- The problem
The response must reproduce exactly every line of the material below holding the word "https".

- Data for review
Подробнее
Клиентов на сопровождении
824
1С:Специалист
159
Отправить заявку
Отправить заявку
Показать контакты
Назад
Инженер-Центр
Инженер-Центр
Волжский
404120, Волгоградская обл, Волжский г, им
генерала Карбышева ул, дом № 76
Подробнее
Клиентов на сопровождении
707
--
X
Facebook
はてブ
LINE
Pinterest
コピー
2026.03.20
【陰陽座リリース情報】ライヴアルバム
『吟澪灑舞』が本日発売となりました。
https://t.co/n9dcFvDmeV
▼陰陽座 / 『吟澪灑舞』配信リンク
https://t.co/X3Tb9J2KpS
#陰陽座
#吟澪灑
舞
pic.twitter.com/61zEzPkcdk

- Task solution
https://t.co/n9dcFvDmeV
https://t.co/X3Tb9J2KpS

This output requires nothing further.